[Dataset entries]
----------------------------------------
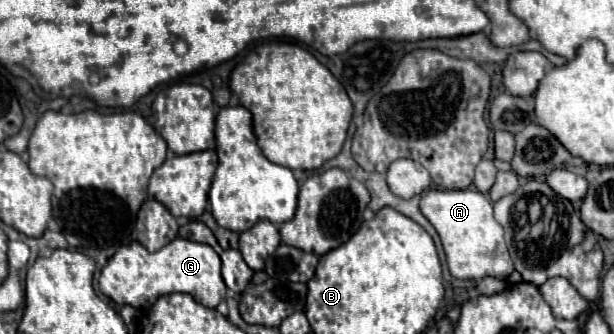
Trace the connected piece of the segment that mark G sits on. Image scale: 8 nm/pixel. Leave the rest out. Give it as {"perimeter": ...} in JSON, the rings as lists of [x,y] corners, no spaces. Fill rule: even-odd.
{"perimeter":[[[181,237],[173,239],[155,253],[149,253],[137,241],[119,247],[101,271],[99,291],[119,305],[131,305],[137,309],[147,309],[159,297],[169,293],[189,293],[197,303],[215,309],[227,295],[227,287],[221,277],[219,255],[209,245]]]}

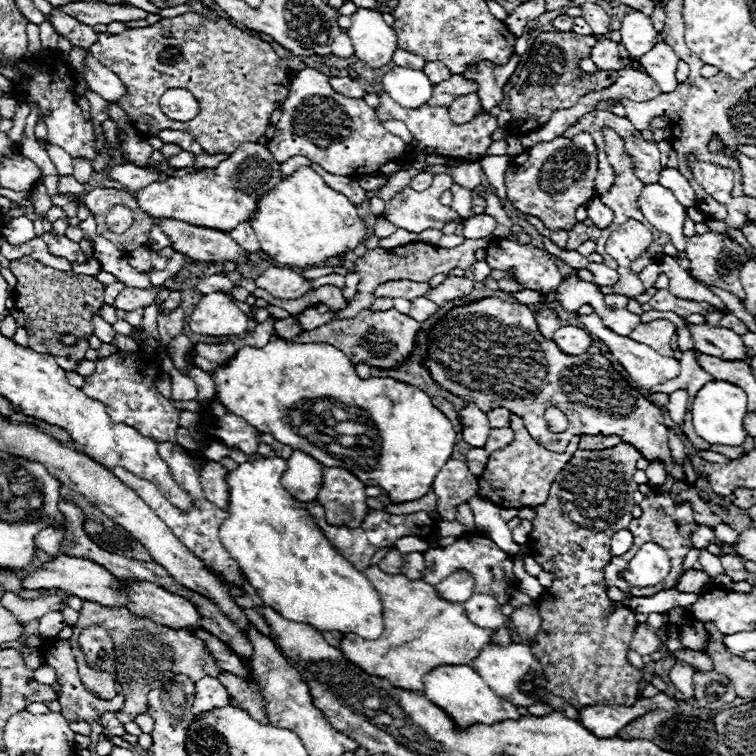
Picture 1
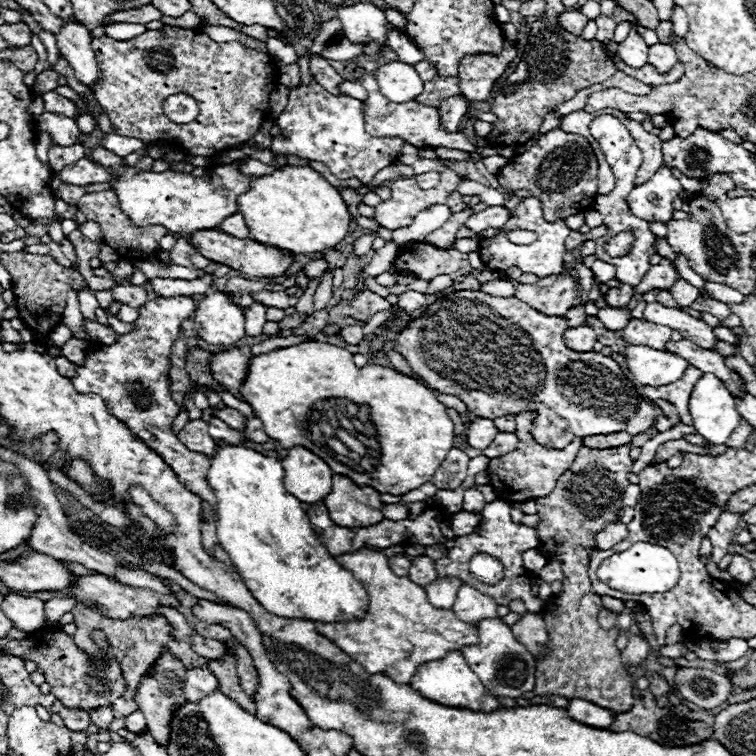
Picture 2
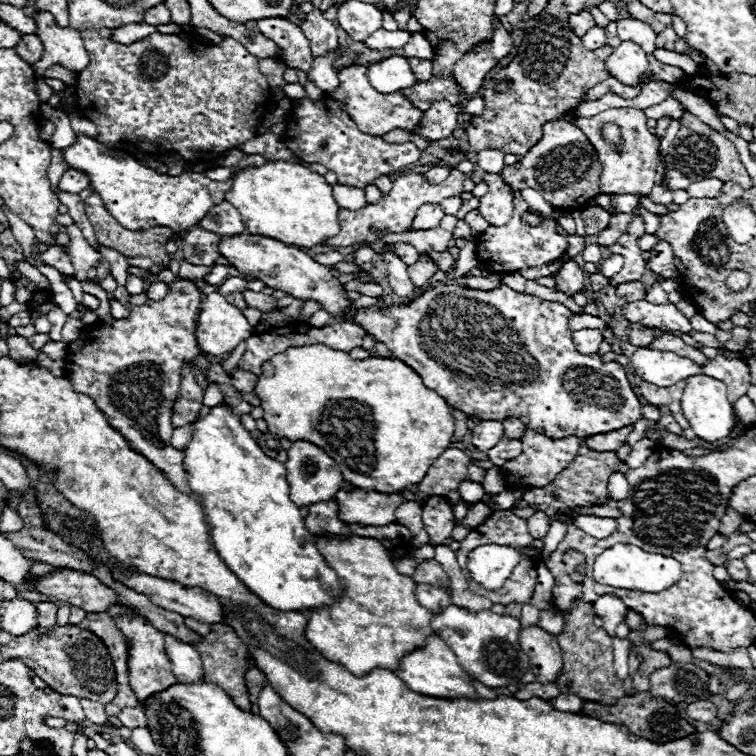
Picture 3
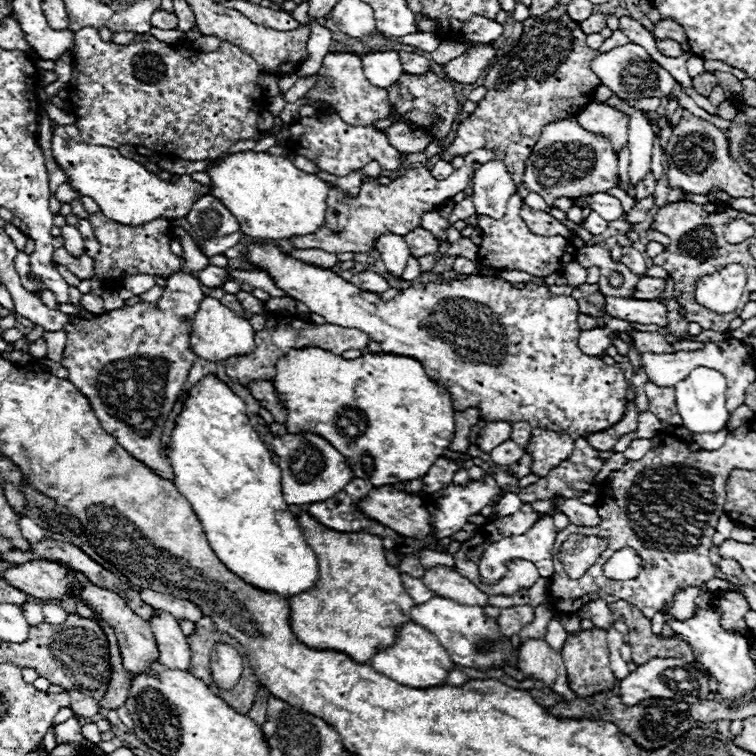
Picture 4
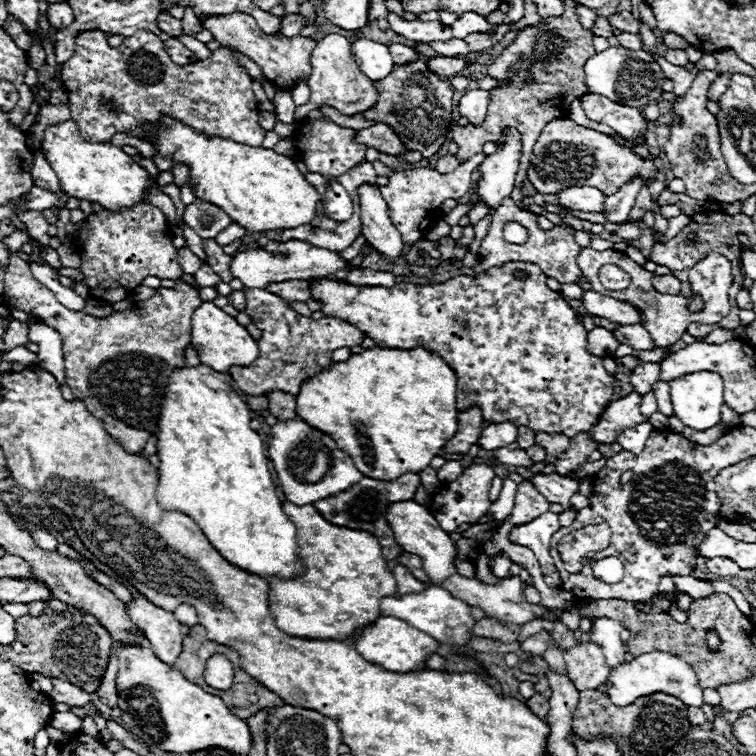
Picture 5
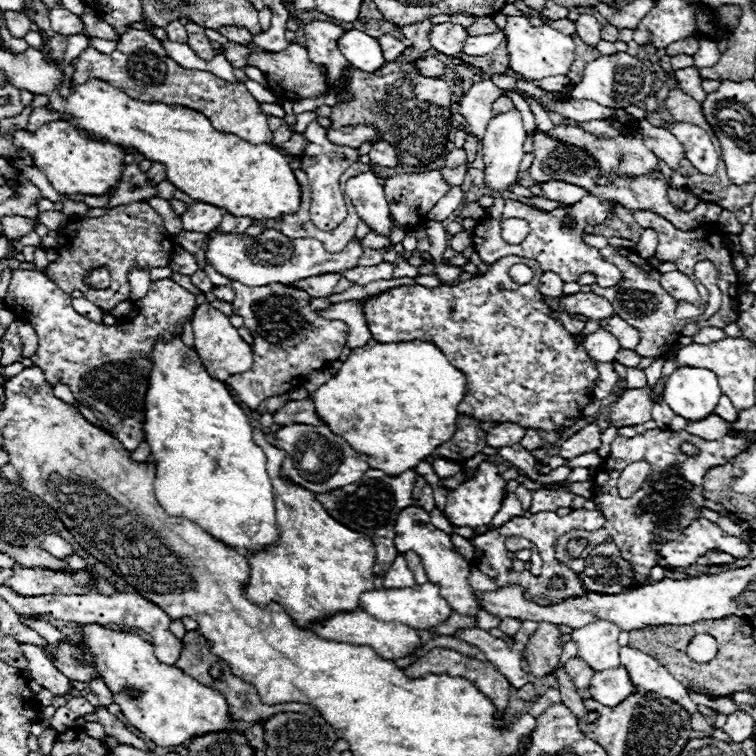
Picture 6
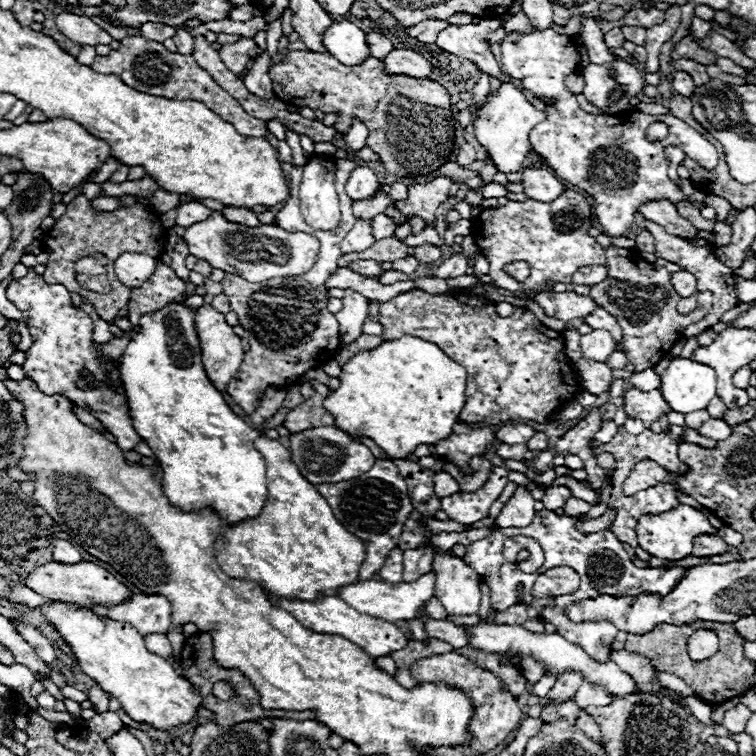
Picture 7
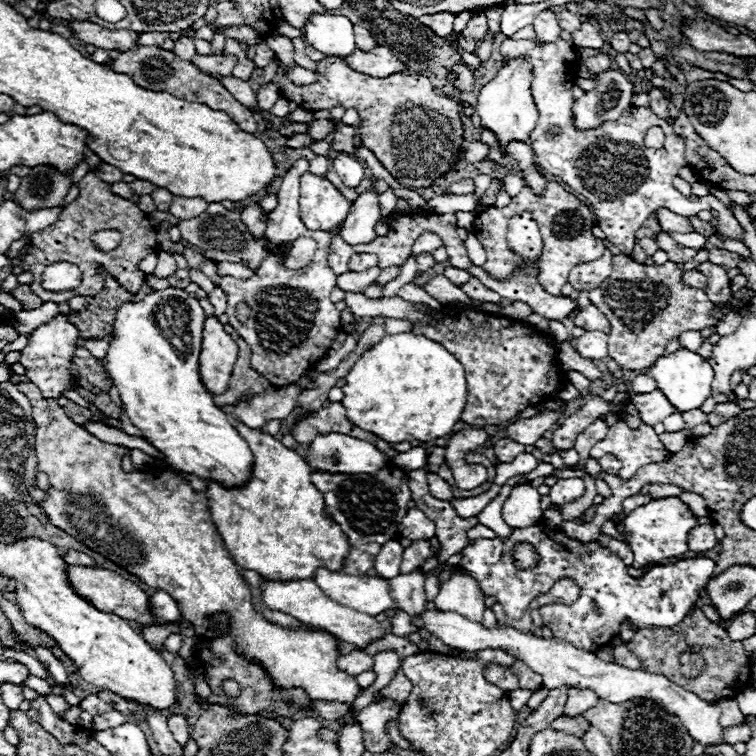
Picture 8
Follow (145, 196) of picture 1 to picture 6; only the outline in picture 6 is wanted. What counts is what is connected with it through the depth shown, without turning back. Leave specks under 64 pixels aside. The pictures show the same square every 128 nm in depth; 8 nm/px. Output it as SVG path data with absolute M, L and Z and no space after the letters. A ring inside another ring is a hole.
M56 120L44 124L36 132L20 130L14 136L14 146L24 148L34 164L48 176L50 184L60 192L60 194L84 194L84 196L106 196L116 190L122 170L126 168L124 156L126 150L122 146L110 144L110 142L94 142L86 140L78 134L78 130L66 122L66 120Z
----------------------------------------
Task to carry out: Your answer must be the records exactly as they stand, with no pictures in it.

Problem solution:
Trace the connected piece of the segment that mark G sits on. Image scale: 8 nm/pixel. Leave the rest out. Give it as {"perimeter": ...} in JSON, the rings as lists of [x,y] corners, no spaces. Fill rule: even-odd.
{"perimeter":[[[181,237],[173,239],[155,253],[149,253],[137,241],[119,247],[101,271],[99,291],[119,305],[131,305],[137,309],[147,309],[159,297],[169,293],[189,293],[197,303],[215,309],[227,295],[227,287],[221,277],[219,255],[209,245]]]}

Picture 1
Picture 2
Picture 3
Picture 4
Picture 5
Picture 6
Picture 7
Picture 8
Follow (145, 196) of picture 1 to picture 6; only the outline in picture 6 is wanted. What counts is what is connected with it through the depth shown, without turning back. Leave specks under 64 pixels aside. The pictures show the same square every 128 nm in depth; 8 nm/px. Output it as SVG path data with absolute M, L and Z and no space after the letters. A ring inside another ring is a hole.
M56 120L44 124L36 132L20 130L14 136L14 146L24 148L34 164L48 176L50 184L60 192L60 194L84 194L84 196L106 196L116 190L122 170L126 168L124 156L126 150L122 146L110 144L110 142L94 142L86 140L78 134L78 130L66 122L66 120Z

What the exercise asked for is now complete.